Para Zannini, en quien la Presidente cree al pie de la letra, el centro del dispositivo “enemigo” hoy es un grupo de medios al que se descripto como capaz de voltear gobiernos e imponer políticas.
Es una pintoresca deducción. El poder de las corporaciones de hace 30/40 años radicaba en su poder efectivo y compulsivo. Lo padeció la democracia naciente, con tres motines militares, trece paros generales de la CGT y el ataque terrorista de La Tablada.

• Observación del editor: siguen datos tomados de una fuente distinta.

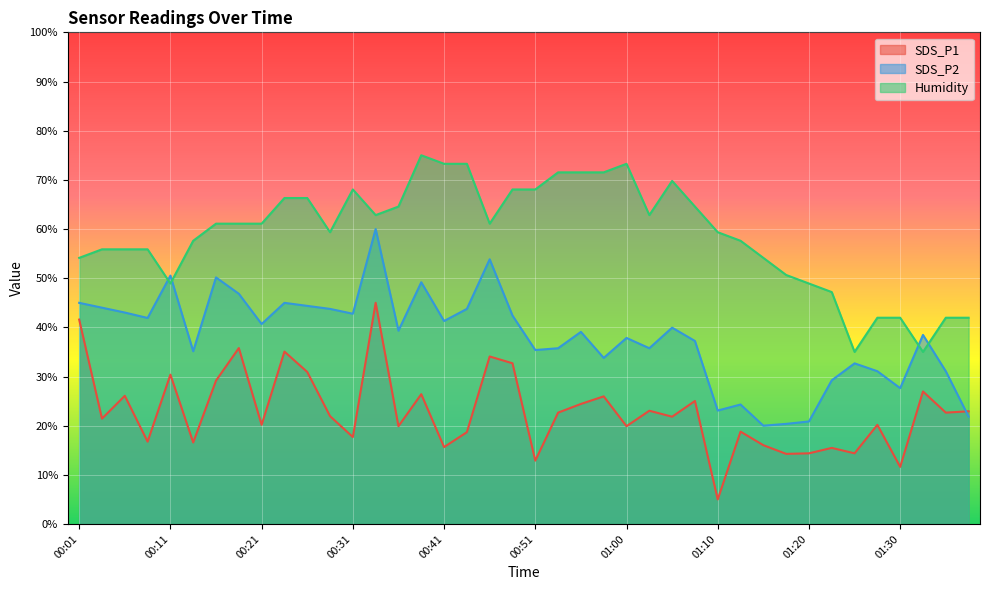

Reading left to right, transcribe all the data shown in this chart.

SDS_P1: 41.6	21.4	26.1	16.8	30.4	16.6	29.2	35.8	20.2	35.1	30.9	21.9	17.7	45.0	19.9	26.4	15.6	18.7	34.1	32.7	12.9	22.7	24.4	26.0	19.9	23.0	21.8	25.0	5.0	18.8	16.0	14.3	14.4	15.5	14.4	20.2	11.6	27.0	22.7	22.9
SDS_P2: 45.0	44.0	43.0	41.9	50.5	35.1	50.2	46.8	40.7	45.0	44.4	43.8	42.8	60.0	39.3	49.2	41.3	43.8	53.8	42.4	35.4	35.8	39.1	33.8	37.8	35.8	39.9	37.2	23.1	24.3	20.0	20.4	20.9	29.2	32.7	31.1	27.6	38.5	31.1	21.8
Humidity: 54.1	55.9	55.9	55.9	48.9	57.6	61.1	61.1	61.1	66.3	66.3	59.3	68.0	62.8	64.6	75.0	73.3	73.3	61.1	68.0	68.0	71.5	71.5	71.5	73.3	62.8	69.8	64.6	59.3	57.6	54.1	50.7	48.9	47.2	35.0	42.0	42.0	35.0	42.0	42.0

El lector compra este diario porque quiere, lo necesita y lo busca. Lo mismo sucede con los diarios, las radios y los canales de TV que el Gobierno quiere suprimir: ¿alguien lee, escucha o ve contenidos contra su propia voluntad, con una pistola apuntándole a la cabeza? ¿El rating de Marcelo Tinelli o, para el caso, el liderazgo imbatible de la señal de noticias TN, es resultado de una fuerza bruta que se le impone a la voluntad del pueblo? El viejo y lamentable mecanismo setentista sostenía que las mentes del pueblo habían sido colonizadas por su enemigo de clase.
Diagnosticaban, como vanguardia iluminada, que las masas leían, escuchaban y veían contenidos que no favorecían sus propios intereses. Era la teoría de la “alienación”: las vanguardias serían las patrullas de avanzada que resolverían lo que “las masas” deben leer, escuchar y ver por TV. Es una construcción intelectual que termina con calamidades, como la “revolución cultural” china de molde maoísta. ¿Acaso no admite Zannini que para el gobierno su principal batalla se libra en el terreno “político-cultural”?
Todo este dispositivo “revolucionario” y esencialmente estéril ha sido finalmente secuestrado por las viejas fuerzas de tareas de la comunicación mercenaria, algo rudimentario y a la vez tragicómico en esta Argentina de fines de 2012. Es una épica que se derrite y una mesiánica promesa de un nuevo amanecer a la que se le descorre el maquillaje.
El Grupo Clarín, cuyo historial no es impecable (¿qué historial lo es?), no es la Alemania nazi. ¿Se animará el Gobierno a “desembarcar” el 7 ó el 10 de diciembre? ¿Terminará preso de sus propias bravuconadas? Ex afiliado del muy antiperonista Partido Comunista, Martín Sabatella no es el general Eisenhower. Sin embargo, no estaría de más considerar que 9000 cadáveres quedaron desperdigados por las playas de Normandía en las primeras horas del desembarco.